*** Opening of Records for this exercise ***

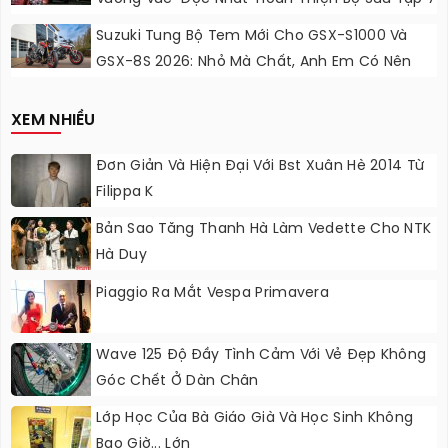
Sắc Cầu Vồng
Suzuki Tung Bộ Tem Mới Cho GSX-S1000 Và
GSX-8S 2026: Nhỏ Mà Chất, Anh Em Có Nên
Nâng Cấp?
XEM NHIỀU
Đơn Giản Và Hiện Đại Với Bst Xuân Hè 2014 Từ
Filippa K
Bản Sao Tăng Thanh Hà Làm Vedette Cho NTK
Hà Duy
Piaggio Ra Mắt Vespa Primavera
Wave 125 Độ Đầy Tình Cảm Với Vẻ Đẹp Không
Góc Chết Ở Dàn Chân
Lớp Học Của Bà Giáo Già Và Học Sinh Không
Bao Giờ... Lớn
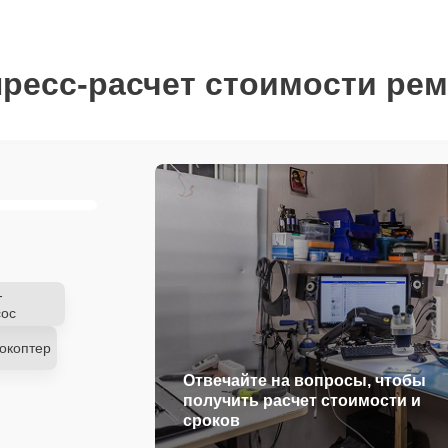
ресс-расчет стоимости ре
-
ос
окоптер
Отвечайте на вопросы, чтобы
получить расчет стоимости и
сроков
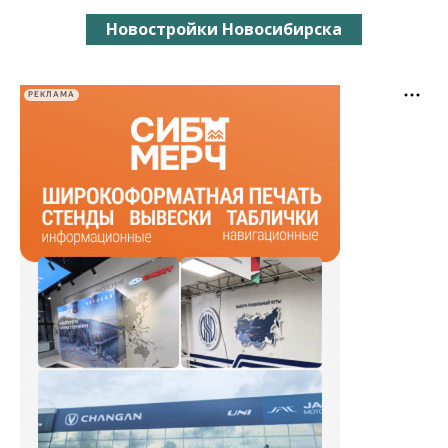
Новостройки Новосибирска
РЕКЛАМА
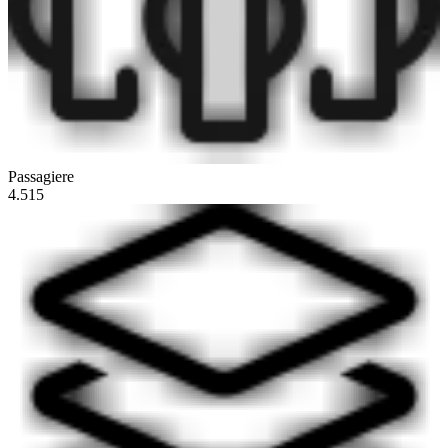
Passagiere
4.515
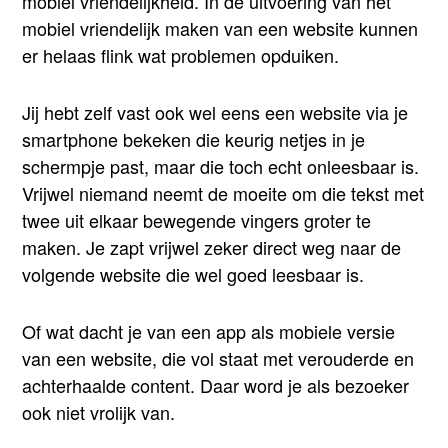
mobiel vriendelijkheid. In de uitvoering van het
mobiel vriendelijk maken van een website kunnen
er helaas flink wat problemen opduiken.
Jij hebt zelf vast ook wel eens een website via je
smartphone bekeken die keurig netjes in je
schermpje past, maar die toch echt onleesbaar is.
Vrijwel niemand neemt de moeite om die tekst met
twee uit elkaar bewegende vingers groter te
maken. Je zapt vrijwel zeker direct weg naar de
volgende website die wel goed leesbaar is.
Of wat dacht je van een app als mobiele versie
van een website, die vol staat met verouderde en
achterhaalde content. Daar word je als bezoeker
ook niet vrolijk van.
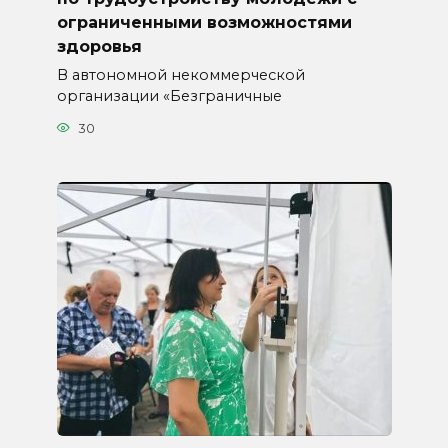
ограниченными возможностями
здоровья
В автономной некоммерческой
организации «Безграничные
30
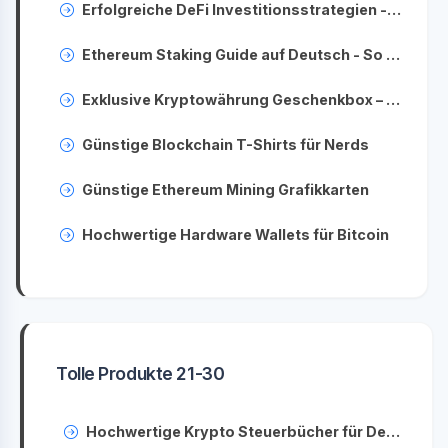
Erfolgreiche DeFi Investitionsstrategien - Ihr Leitfaden zu hohen Renditen
Ethereum Staking Guide auf Deutsch - So sichern Sie Ihre ETH und verdienen passives Einkommen
Exklusive Kryptowährung Geschenkbox – Originelle Geschenkidee für Krypto-Fans
Günstige Blockchain T-Shirts für Nerds
Günstige Ethereum Mining Grafikkarten
Hochwertige Hardware Wallets für Bitcoin
Tolle Produkte 21-30
Hochwertige Krypto Steuerbücher für Deutschland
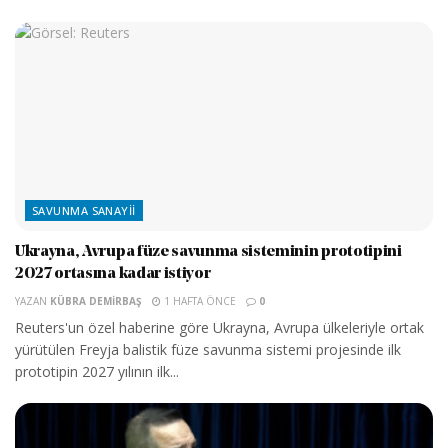
SAVUNMA SANAYII
Ukrayna, Avrupa füze savunma sisteminin prototipini
2027 ortasına kadar istiyor
YAZAN
KÜBRA DEMIRBAŞ
1 HAFTA ÖNCE
0
Reuters'un özel haberine göre Ukrayna, Avrupa ülkeleriyle ortak
yürütülen Freyja balistik füze savunma sistemi projesinde ilk
prototipin 2027 yılının ilk...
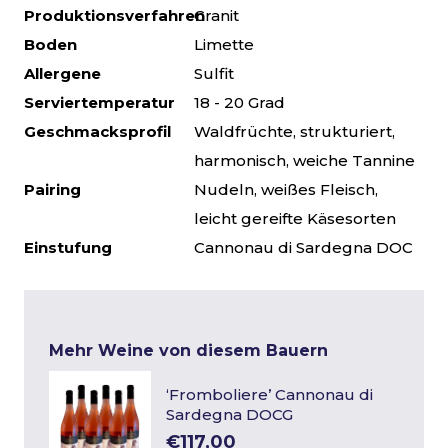
Produktionsverfahren
Granit
Boden
Limette
Allergene
Sulfit
Serviertemperatur
18 - 20 Grad
Geschmacksprofil
Waldfrüchte, strukturiert,
harmonisch, weiche Tannine
Pairing
Nudeln, weißes Fleisch,
leicht gereifte Käsesorten
Einstufung
Cannonau di Sardegna DOC
Mehr Weine von diesem Bauern
‘Fromboliere’ Cannonau di
Sardegna DOCG
€117,00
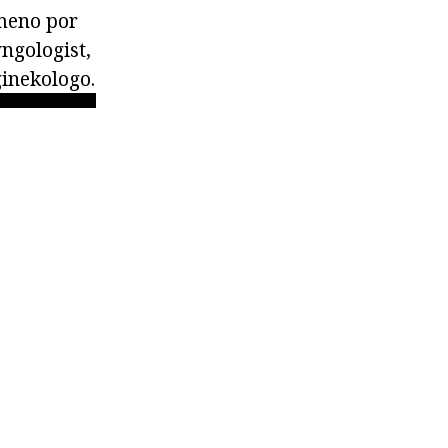
ameno por
yngologist,
ginekologo.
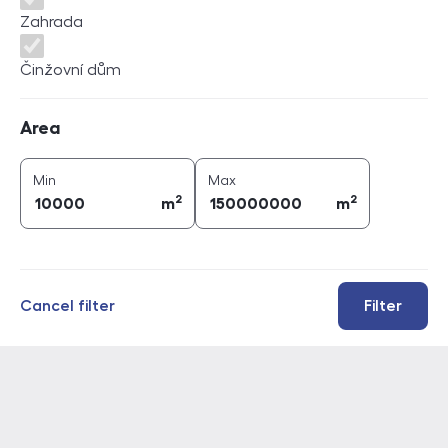
Zahrada
Činžovní dům
Area
Area
2
2
area (
m
)
area (
m
)
Min
Max
2
2
m
m
Cancel filter
Filter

*** Close of Records for this exercise ***

What you should do.
Keep only those lines of the records that hold "Günstige", and return them.

Reply.
Günstige Blockchain T-Shirts für Nerds
Günstige Ethereum Mining Grafikkarten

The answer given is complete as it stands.